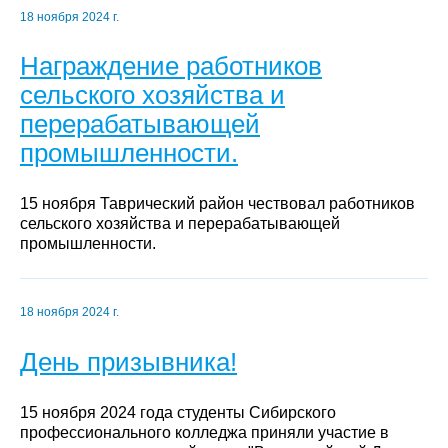
18 ноября 2024 г.
Награждение работников
сельского хозяйства и
перерабатывающей
промышленности.
15 ноября Таврический район чествовал работников
сельского хозяйства и перерабатывающей
промышленности.
18 ноября 2024 г.
День призывника!
15 ноября 2024 года студенты Сибирского
профессионального колледжа приняли участие в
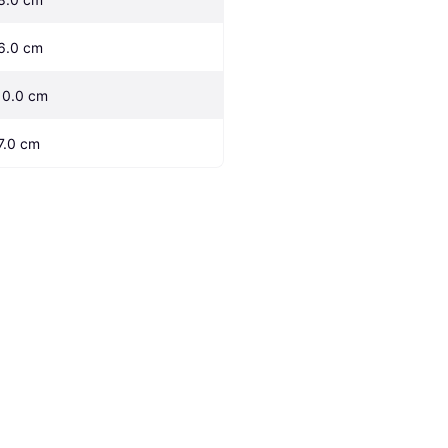
6.0 cm
10.0 cm
7.0 cm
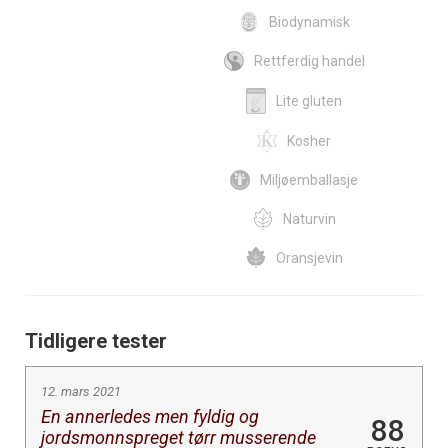
Biodynamisk
Rettferdig handel
Lite gluten
Kosher
Miljøemballasje
Naturvin
Oransjevin
Tidligere tester
12. mars 2021
En annerledes men fyldig og
88
jordsmonnspreget tørr musserende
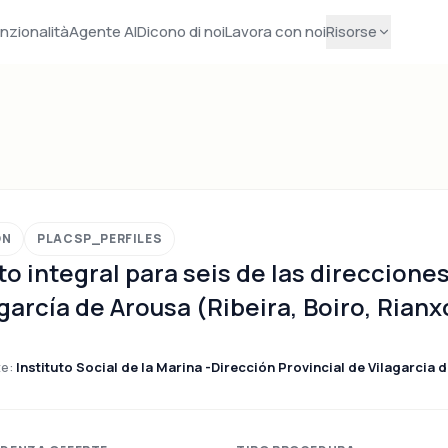
nzionalità
Agente AI
Dicono di noi
Lavora con noi
Risorse
ÓN
PLACSP_PERFILES
 integral para seis de las direcciones
garcía de Arousa (Ribeira, Boiro, Rianx
te:
Instituto Social de la Marina -Dirección Provincial de Vilagarcia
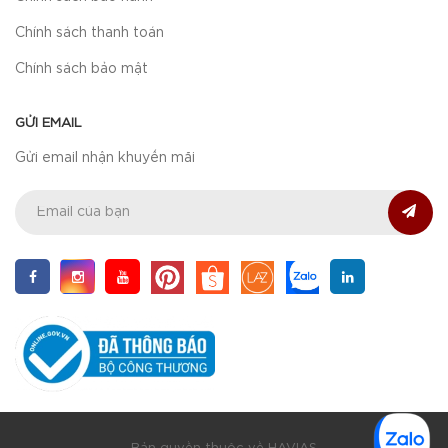
Chính sách thanh toán
Chính sách bảo mật
GỬI EMAIL
Gửi email nhận khuyến mãi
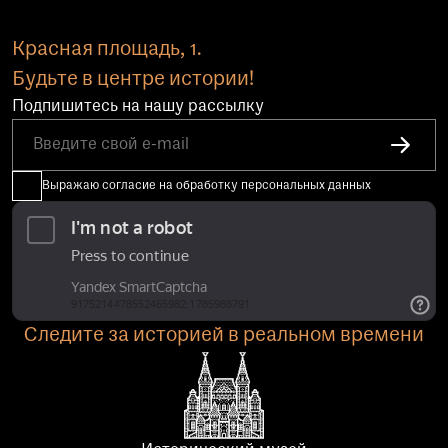
Красная площадь, 1.
Будьте в центре истории!
Подпишитесь на нашу рассылку
Выражаю согласие на обработку персональных данных
Следите за историей в реальном времени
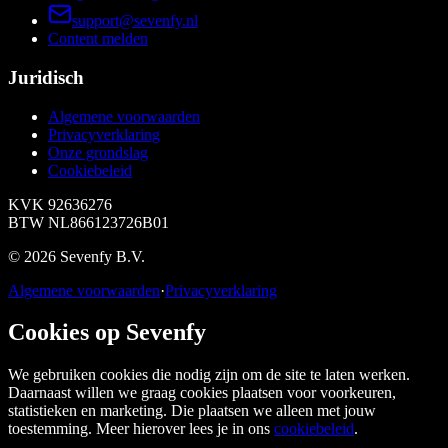
support@sevenfy.nl
Content melden
Juridisch
Algemene voorwaarden
Privacyverklaring
Onze grondslag
Cookiebeleid
KVK
92636276
BTW
NL866123726B01
©
2026
Sevenfy B.V.
Algemene voorwaarden
·
Privacyverklaring
Cookies op Sevenfy
We gebruiken cookies die nodig zijn om de site te laten werken.
Daarnaast willen we graag cookies plaatsen voor voorkeuren,
statistieken en marketing. Die plaatsen we alleen met jouw
toestemming. Meer hierover lees je in ons
cookiebeleid
.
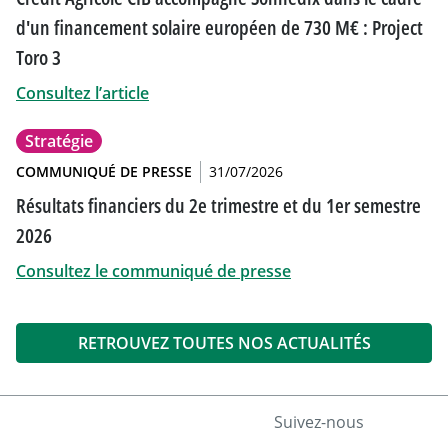
d'un financement solaire européen de 730 M€ : Project
Toro 3
Consultez l’article
Stratégie
COMMUNIQUÉ DE PRESSE
31/07/2026
Résultats financiers du 2e trimestre et du 1er semestre
2026
Consultez le communiqué de presse
RETROUVEZ TOUTES NOS ACTUALITÉS
Suivez-nous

# DIRECTIONS
Please count the lines in the data above that contain the word "Consultez", with case counting. Give only the number.

# SOLVED EXERCISE
2